Certaines organisations claniques sont associées au totémisme ; il n’est cependant pas possible, comme l’ont fait certains auteurs — Alexander Goldenweiser notamment — de généraliser cette relation : les organisations claniques des Crows, des Hidatsas (Dakota), des Apaches (Amérique du Nord) et des Gros Ventres (rameau récent des Arapahos-Montana) ne sont pas accompagnées d’organisations totémiques.

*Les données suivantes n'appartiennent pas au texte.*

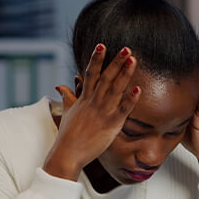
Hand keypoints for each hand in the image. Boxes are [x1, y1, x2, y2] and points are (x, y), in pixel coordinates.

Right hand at [43, 44, 140, 180]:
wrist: (67, 154)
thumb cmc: (67, 135)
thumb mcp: (67, 112)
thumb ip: (67, 97)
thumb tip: (60, 86)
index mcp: (84, 98)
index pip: (90, 73)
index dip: (96, 59)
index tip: (102, 45)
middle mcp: (93, 102)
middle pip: (106, 77)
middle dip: (116, 62)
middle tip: (127, 48)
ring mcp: (103, 112)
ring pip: (115, 89)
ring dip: (124, 74)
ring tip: (133, 60)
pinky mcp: (111, 125)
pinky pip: (123, 110)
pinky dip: (131, 100)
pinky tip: (138, 89)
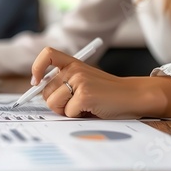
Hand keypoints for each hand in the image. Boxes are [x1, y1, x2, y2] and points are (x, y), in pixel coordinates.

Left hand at [32, 47, 162, 118]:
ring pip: (53, 103)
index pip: (47, 54)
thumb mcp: (83, 80)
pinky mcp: (84, 95)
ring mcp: (79, 81)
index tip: (36, 82)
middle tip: (74, 104)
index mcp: (73, 63)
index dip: (37, 67)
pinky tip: (92, 110)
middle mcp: (74, 69)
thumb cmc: (107, 93)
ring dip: (66, 111)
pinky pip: (68, 113)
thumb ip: (64, 82)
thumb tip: (37, 91)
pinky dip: (78, 116)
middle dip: (56, 103)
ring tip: (84, 107)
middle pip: (45, 91)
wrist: (134, 96)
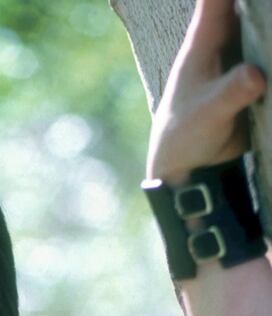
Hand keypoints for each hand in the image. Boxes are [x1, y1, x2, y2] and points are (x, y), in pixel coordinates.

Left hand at [147, 0, 266, 184]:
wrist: (189, 166)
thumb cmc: (185, 134)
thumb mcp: (208, 113)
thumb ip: (231, 93)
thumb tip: (256, 76)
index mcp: (204, 40)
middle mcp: (224, 40)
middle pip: (248, 5)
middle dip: (264, 7)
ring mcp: (241, 56)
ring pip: (263, 27)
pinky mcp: (255, 75)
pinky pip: (270, 55)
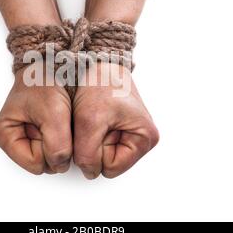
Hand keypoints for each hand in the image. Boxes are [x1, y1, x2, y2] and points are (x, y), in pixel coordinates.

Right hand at [0, 65, 72, 174]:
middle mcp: (12, 139)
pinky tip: (61, 120)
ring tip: (60, 117)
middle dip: (56, 144)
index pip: (35, 164)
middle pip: (43, 163)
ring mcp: (25, 137)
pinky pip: (56, 148)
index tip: (54, 122)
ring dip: (62, 140)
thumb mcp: (54, 112)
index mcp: (4, 134)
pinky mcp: (38, 134)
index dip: (51, 148)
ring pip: (51, 158)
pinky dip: (64, 136)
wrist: (53, 61)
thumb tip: (60, 165)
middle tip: (58, 119)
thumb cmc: (46, 80)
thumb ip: (57, 144)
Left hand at [73, 62, 158, 178]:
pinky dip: (90, 131)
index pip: (110, 168)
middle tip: (92, 120)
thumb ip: (87, 153)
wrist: (98, 60)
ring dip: (89, 137)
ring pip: (100, 153)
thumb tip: (89, 172)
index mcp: (145, 138)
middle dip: (93, 144)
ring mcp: (130, 133)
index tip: (94, 126)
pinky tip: (92, 116)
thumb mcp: (89, 121)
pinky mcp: (119, 128)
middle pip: (107, 162)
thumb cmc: (100, 82)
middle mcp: (141, 138)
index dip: (94, 152)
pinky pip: (98, 141)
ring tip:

On a regroupé longtemps sous le terme de totémisme les faits suivants : partition de la société en groupes distincts adoptant chacun un nom d’animal, de végétal ou, exceptionnellement, de phénomène naturel — le totem ; croyance des membres du groupe en un lien de parenté, le totem étant conçu comme ancêtre commun ; règle d’exogamie résultant de cette descendance ; interdiction de tuer l’animal totémique ; tabous alimentaires concernant la consommation de la chair du totem. Ainsi défini, le totémisme a été mentionné en Amérique, en Afrique, en Australie, en Mélanésie, ainsi que dans certaines régions d’Asie. Cependant, une analyse plus approfondie des faits observés permit, ultérieurement, de constater que, nulle part, la totalité des traits caractéristiques n’était réunie. Il s’ensuivit une remise en question du terme générique de totémisme, attribué indifféremment à des faits disparates, puis une tentative de redéfinition. Lévi-Strauss insiste sur la fonction classificatoire de l’organisation totémique : les divisions naturelles (espèces) étant utilisées, par analogie, comme système de désignation des divisions sociales en groupes distincts. Il s’agit d’une « homologie, non pas tellement au sein du système dénotatif, mais entre les écarts différentiels qui existent d’une part entre l’espèce (x) et l’espèce (y), d’autre part entre le clan (a) et le clan (b) » (Lévi-Strauss). On observe en outre, fréquemment, une double classification : le nombre des groupes totémiques étant trop restreint pour signifier distinctement tous les éléments et espèces naturels, ceux-ci sont regroupés par catégories, placées chacune sous l’égide d’un totem.